This is a very interesting and useful pattern in practice. I haven’t seen any books for classic patterns to talk about this. But I think that it should be a classic one for caching. To make it clear I think that it is an old pattern. I do not invent it and I do not discover it. I designed the solution for our problem then I realized that it should be a pattern. I just want to write it down since I didn’t know it is a pattern before designing the solution and the pattern is useful in real world. More importantly the solution was not so obvious to me before I did the work so it is worth writing it down.
- You have a not scalable data source which has relatively stable data (e.g. config or metadata) but the data does change.
- You have many servers (front ends and backends) to access that data. Since the data source is not scalable you need caching.
- You want strong consistency between the servers. i.e. when one server sees a new version of data all other servers need to see the new version or newer version(s). Simple put it is shared caching.
Old Design – one tier caching
First you may ask why I didn’t use Zookeeper or equivalent service. Yes that would be ideal if it is available. Sometimes it is just not available in your project but you need to solve this problem.
Take a look at the old design as below. Azure Table was used for the shared caching. It is very scalable and actually fast than many people thought (tens of milliseconds for each access).
Why we need a new design
- The config/meta data grows and one column/property doesn’t fit anymore in Azure Table. The size limit for one row/entity is 1MB. The size limit for one column/property is 64kb. The data is over 64kb now
- As the data grows always getting the full data is not optimal
- This is not a main reason for the design change or it is also not a major issue but the servers have clock skew. Sometimes it is not ideal and it is hard to reason about it or explain to others. Take an extreme case as an example. Let’s say you have only one server and it might take much longer for the servers to refresh data in case of clock skew
New Design – two tier caching
I call it two tier caching since it has two tiers now – In Memory and Azure Blob. The changes are as below
- In memory cache is introduced
- Azure Blob is used (in this case it performs as good as Azure Table)
- When a server tries to read the data from the memory it will try to compare the version in the cache to the version in the blob first. If they are the same it will skip reading the data from the blob. Otherwise it will refresh the cache
- A local refresh time is introduced so clock skew doesn’t matter anymore. so every a few mins one server will refresh the blob and all other servers will get the data from the blob and reset the local refresh time.
The new design solved our problem very well. The code for this pattern is not much. I left out some technical details on purpose so readers can think about them. Please try to answer the below questions.

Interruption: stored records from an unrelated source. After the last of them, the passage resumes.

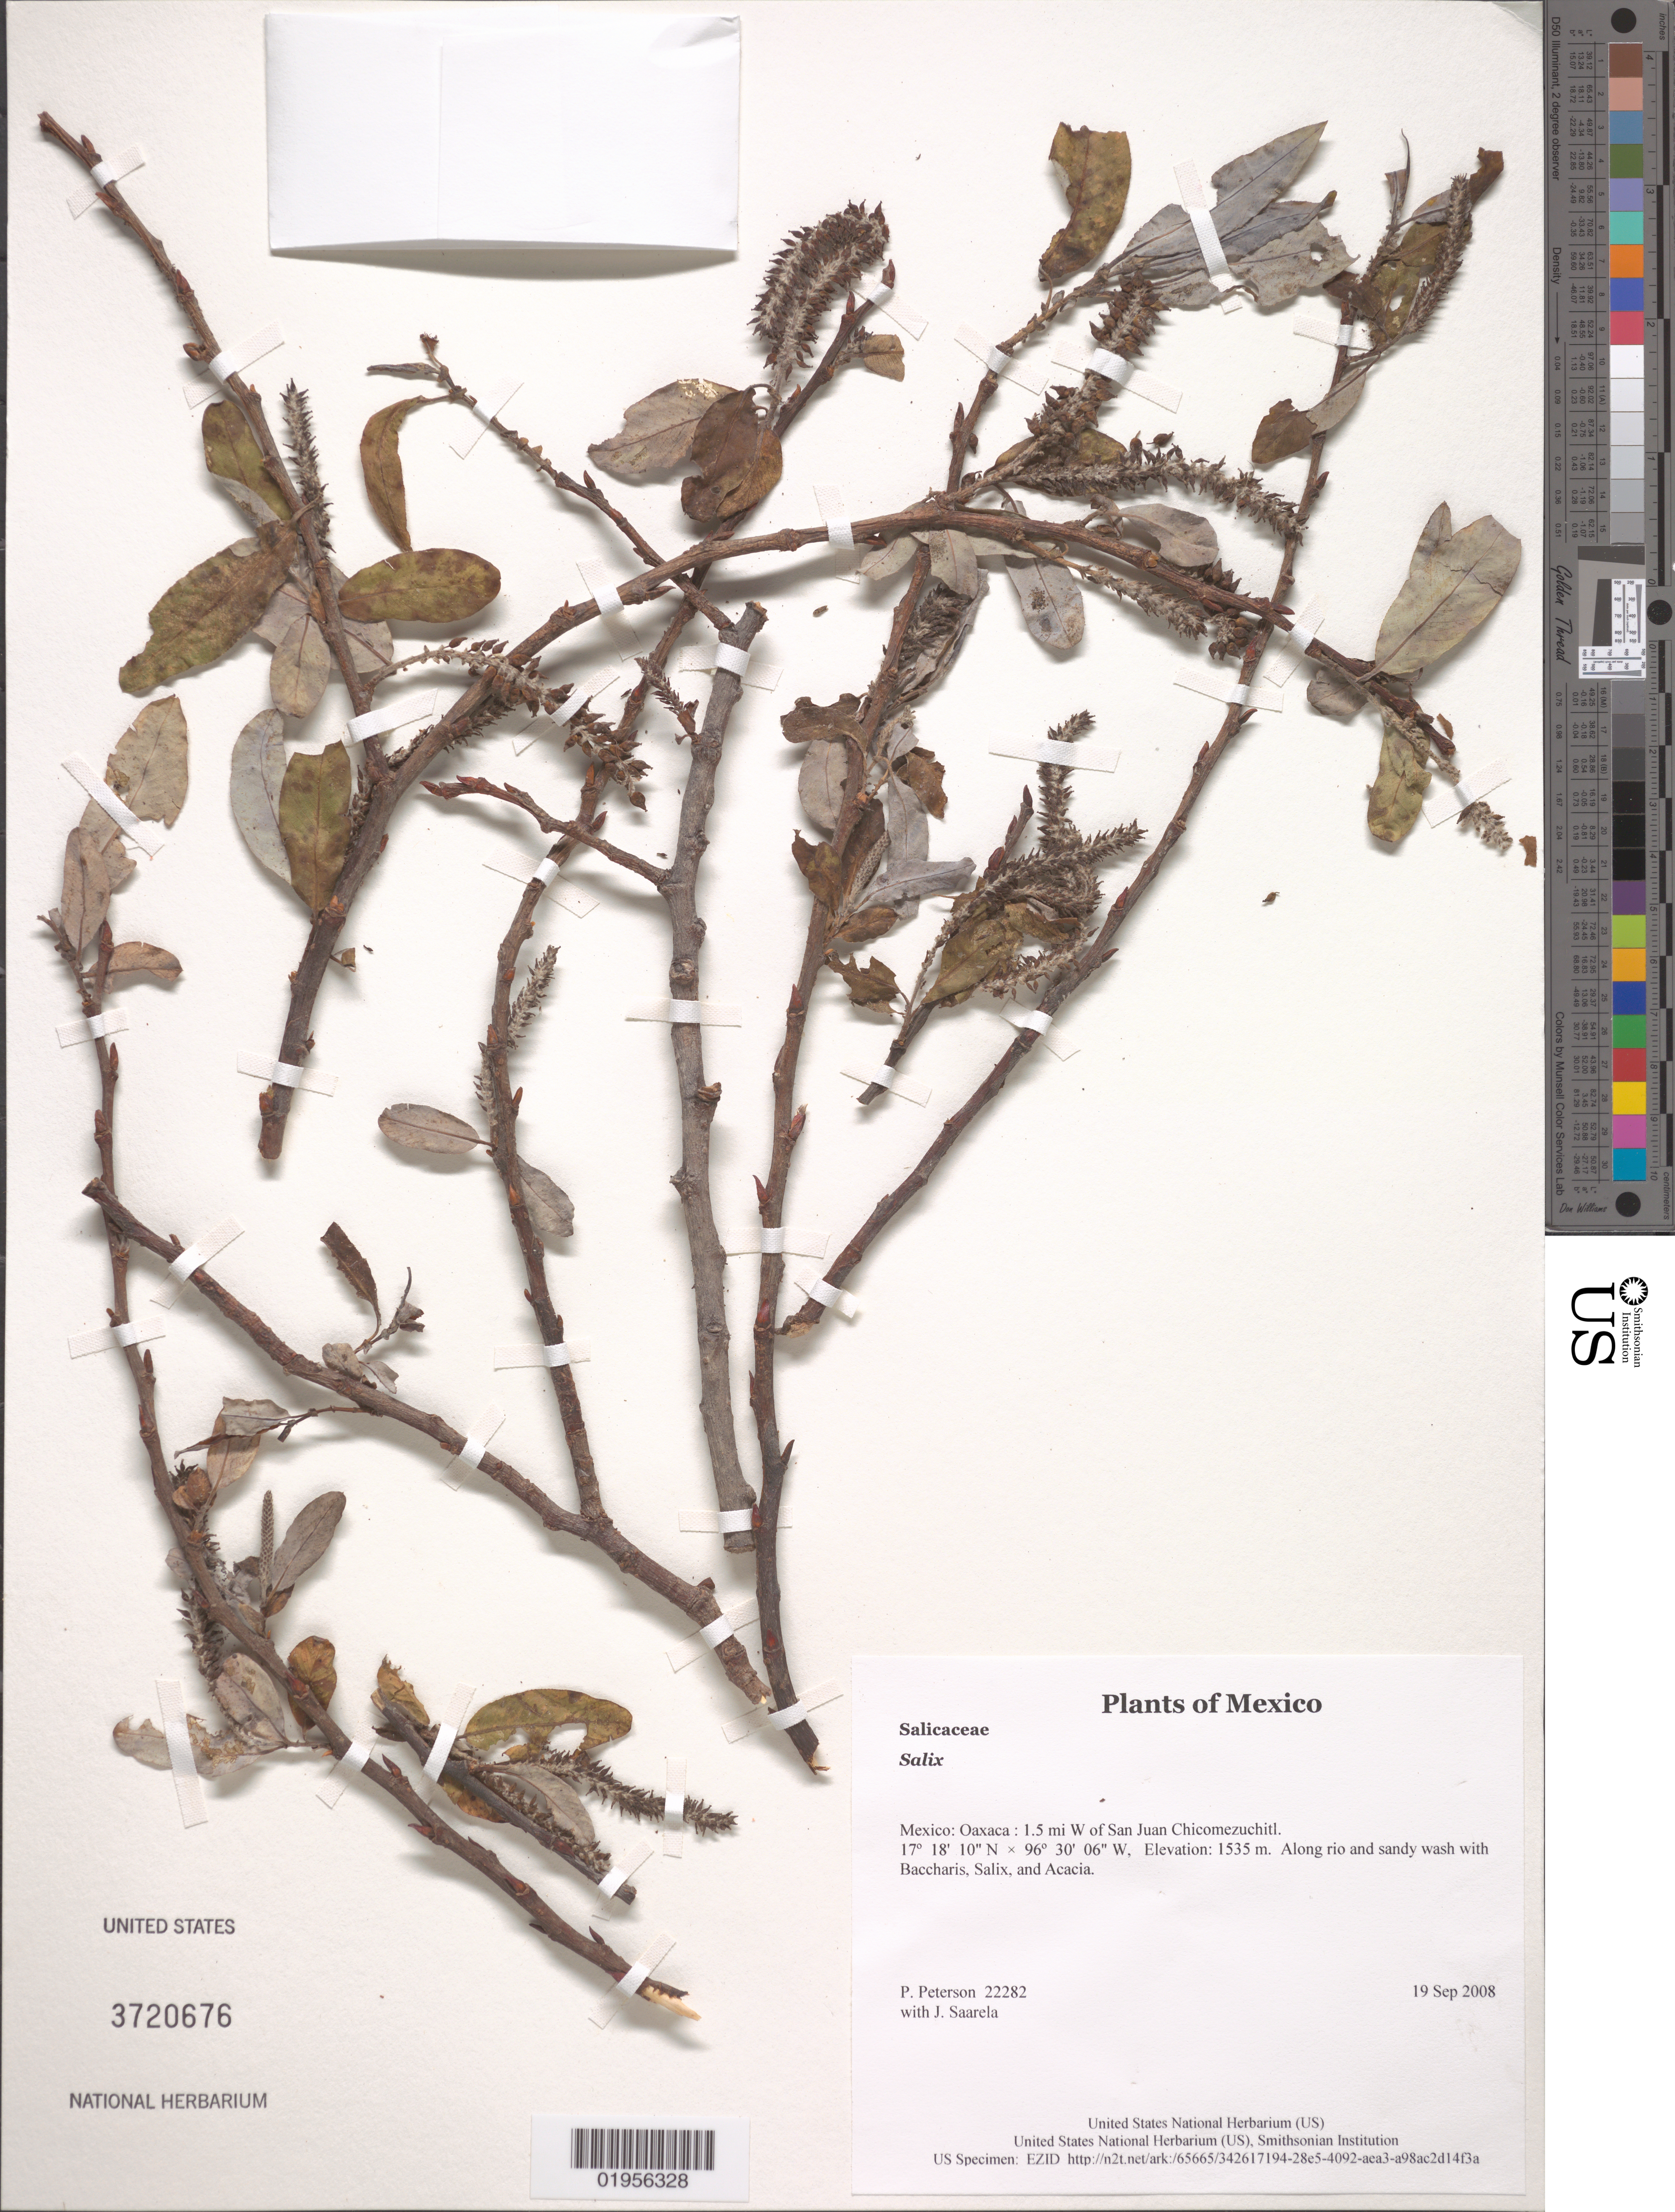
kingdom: Plantae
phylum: Tracheophyta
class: Magnoliopsida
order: Malpighiales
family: Salicaceae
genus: Salix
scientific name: Salix sp.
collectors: P. M. Peterson & J. Saarela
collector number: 22282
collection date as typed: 19 Sep 2008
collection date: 2008-09-19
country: Mexico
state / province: Oaxaca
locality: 1.5 mi W of San Juan Chicomezuchitl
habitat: Along rio and sandy wash with Baccharis, Salix, and Acacia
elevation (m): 1535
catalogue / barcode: US 3720676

- What do you use for the version number? How to update it? Should you keep the version in a NoSql database or with the blob?
- How about concurrent reads and writes on that single blob? We have hundreds of servers. What is the limit?
- What is the right exception handling? The data source, the blob or the servers might be down.
- How to test your code?
- What tracing do you need for live site troubleshooting?
- Are you confident in doing it in a hotfix? or you would rather do it in a major release.